## Work to be completed
Set down all of the entries below exactly, and omit the pictures.

Document layout detection data:
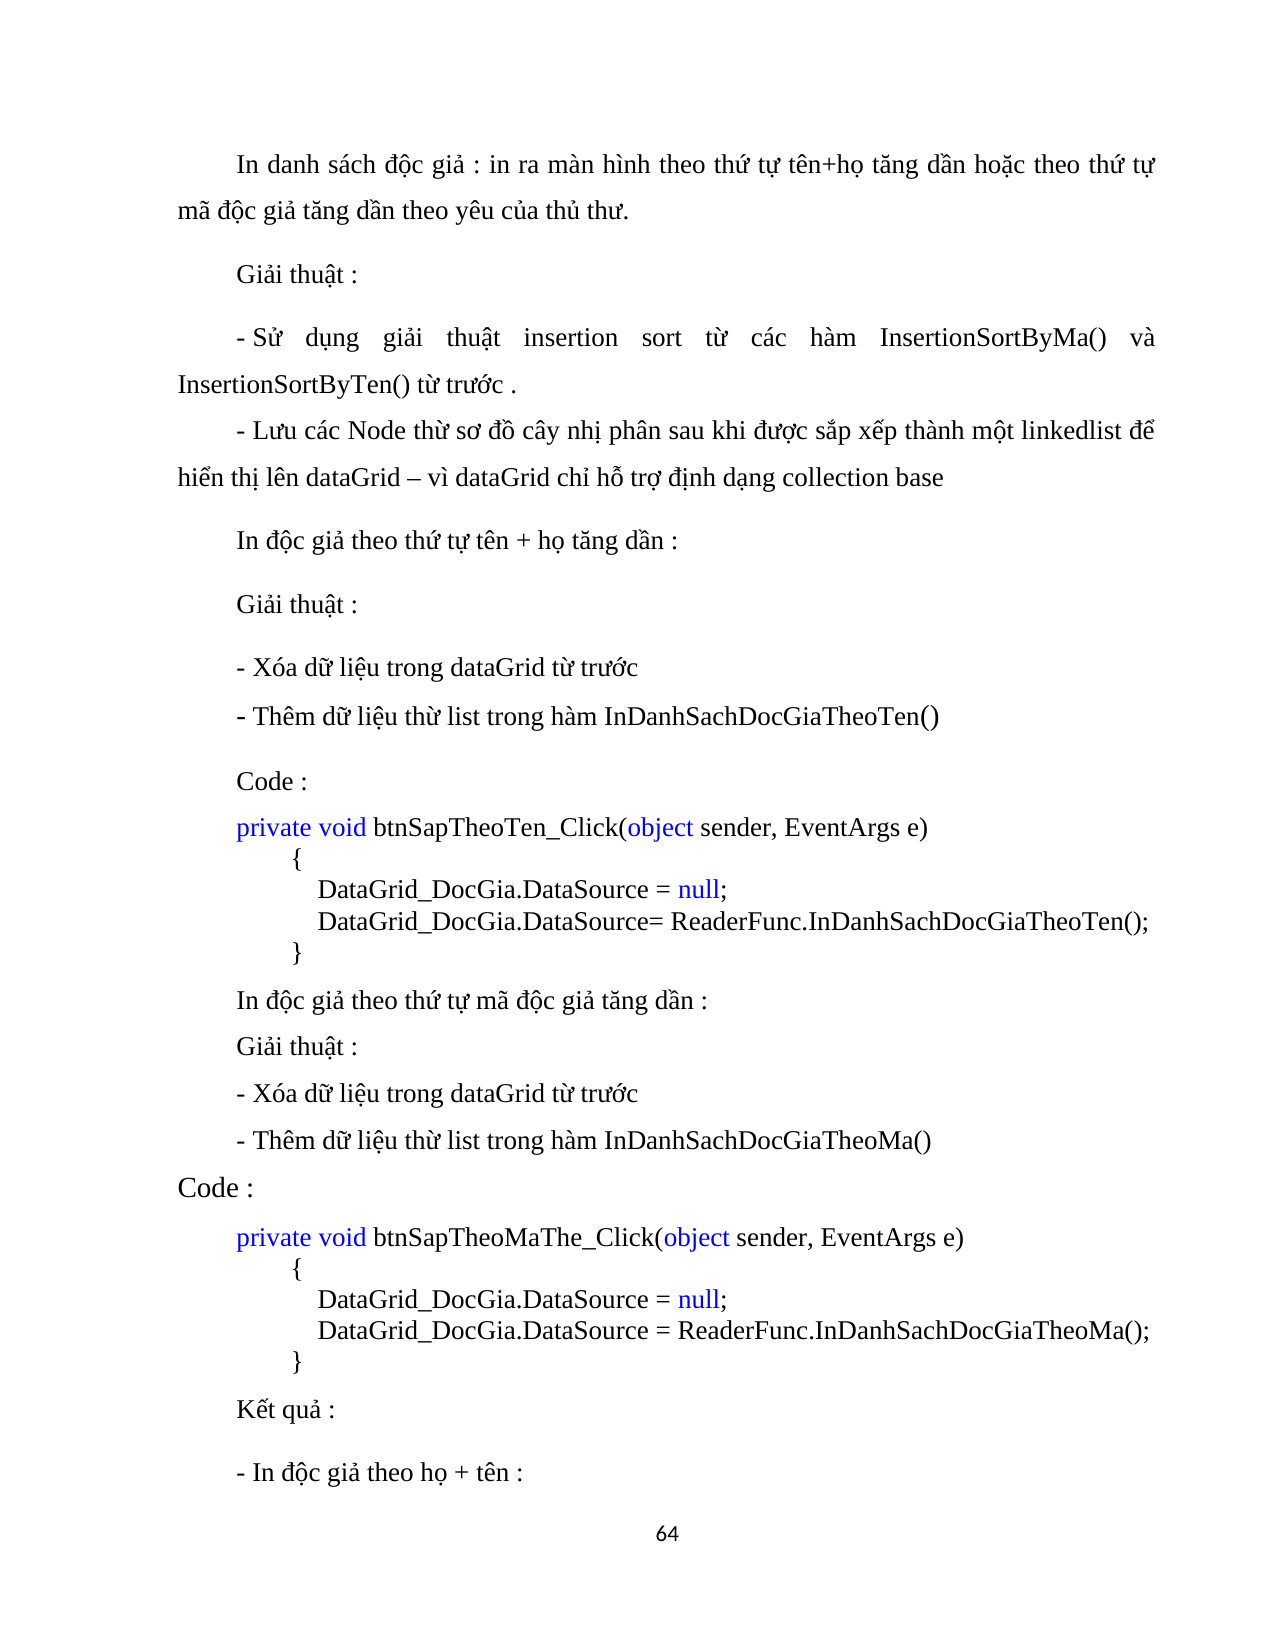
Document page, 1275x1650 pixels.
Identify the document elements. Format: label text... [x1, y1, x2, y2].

text DataGrid_DocGia.DataSource = null; [177, 874, 1157, 905]
list Xóa dữ liệu trong dataGrid từ trước [177, 651, 1157, 682]
text Giải thuật : [177, 1030, 1157, 1062]
list Thêm dữ liệu thừ list trong hàm InDanhSachDocGiaTheoTen() [177, 698, 1157, 731]
text { [177, 842, 1157, 874]
text private void btnSapTheoTen_Click(object sender, EventArgs e) [177, 811, 1157, 842]
text Code : [177, 1170, 1157, 1204]
text Giải thuật : [177, 258, 1157, 289]
text DataGrid_DocGia.DataSource = null; [177, 1283, 1157, 1314]
text In độc giả theo thứ tự tên + họ tăng dần : [177, 524, 1157, 556]
text Code : [177, 765, 1157, 796]
text private void btnSapTheoMaThe_Click(object sender, EventArgs e) [177, 1221, 1157, 1252]
text Giải thuật : [177, 588, 1157, 619]
text Kết quả : [177, 1393, 1157, 1424]
list Sử dụng giải thuật insertion sort từ các hàm InsertionSortByMa() và InsertionSortByTen() từ trước . [177, 321, 1157, 399]
list Lưu các Node thừ sơ đồ cây nhị phân sau khi được sắp xếp thành một linkedlist để hiển thị lên dataGrid – vì dataGrid chỉ hỗ trợ định dạng collection base [177, 414, 1157, 492]
text } [177, 1345, 1157, 1376]
text In danh sách độc giả : in ra màn hình theo thứ tự tên+họ tăng dần hoặc theo thứ tự mã độc giả tăng dần theo yêu của thủ thư. [177, 148, 1157, 226]
text In độc giả theo thứ tự mã độc giả tăng dần : [177, 984, 1157, 1015]
list Xóa dữ liệu trong dataGrid từ trước [177, 1077, 1157, 1108]
text - In độc giả theo họ + tên : [177, 1456, 1157, 1488]
text } [177, 936, 1157, 967]
text DataGrid_DocGia.DataSource= ReaderFunc.InDanhSachDocGiaTheoTen(); [177, 905, 1157, 936]
text DataGrid_DocGia.DataSource = ReaderFunc.InDanhSachDocGiaTheoMa(); [177, 1314, 1157, 1345]
list Thêm dữ liệu thừ list trong hàm InDanhSachDocGiaTheoMa() [177, 1124, 1157, 1155]
text { [177, 1252, 1157, 1283]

## Solution to the problem
Document page, 1275x1650 pixels.
Identify the document elements. Format: label text... [x1, y1, x2, y2].

text DataGrid_DocGia.DataSource = null; [177, 874, 1157, 905]
list Xóa dữ liệu trong dataGrid từ trước [177, 651, 1157, 682]
text Giải thuật : [177, 1030, 1157, 1062]
list Thêm dữ liệu thừ list trong hàm InDanhSachDocGiaTheoTen() [177, 698, 1157, 731]
text { [177, 842, 1157, 874]
text private void btnSapTheoTen_Click(object sender, EventArgs e) [177, 811, 1157, 842]
text Code : [177, 1170, 1157, 1204]
text Giải thuật : [177, 258, 1157, 289]
text DataGrid_DocGia.DataSource = null; [177, 1283, 1157, 1314]
text In độc giả theo thứ tự tên + họ tăng dần : [177, 524, 1157, 556]
text Code : [177, 765, 1157, 796]
text private void btnSapTheoMaThe_Click(object sender, EventArgs e) [177, 1221, 1157, 1252]
text Giải thuật : [177, 588, 1157, 619]
text Kết quả : [177, 1393, 1157, 1424]
list Sử dụng giải thuật insertion sort từ các hàm InsertionSortByMa() và InsertionSortByTen() từ trước . [177, 321, 1157, 399]
list Lưu các Node thừ sơ đồ cây nhị phân sau khi được sắp xếp thành một linkedlist để hiển thị lên dataGrid – vì dataGrid chỉ hỗ trợ định dạng collection base [177, 414, 1157, 492]
text } [177, 1345, 1157, 1376]
text In danh sách độc giả : in ra màn hình theo thứ tự tên+họ tăng dần hoặc theo thứ tự mã độc giả tăng dần theo yêu của thủ thư. [177, 148, 1157, 226]
text In độc giả theo thứ tự mã độc giả tăng dần : [177, 984, 1157, 1015]
list Xóa dữ liệu trong dataGrid từ trước [177, 1077, 1157, 1108]
text - In độc giả theo họ + tên : [177, 1456, 1157, 1488]
text } [177, 936, 1157, 967]
text DataGrid_DocGia.DataSource= ReaderFunc.InDanhSachDocGiaTheoTen(); [177, 905, 1157, 936]
text DataGrid_DocGia.DataSource = ReaderFunc.InDanhSachDocGiaTheoMa(); [177, 1314, 1157, 1345]
list Thêm dữ liệu thừ list trong hàm InDanhSachDocGiaTheoMa() [177, 1124, 1157, 1155]
text { [177, 1252, 1157, 1283]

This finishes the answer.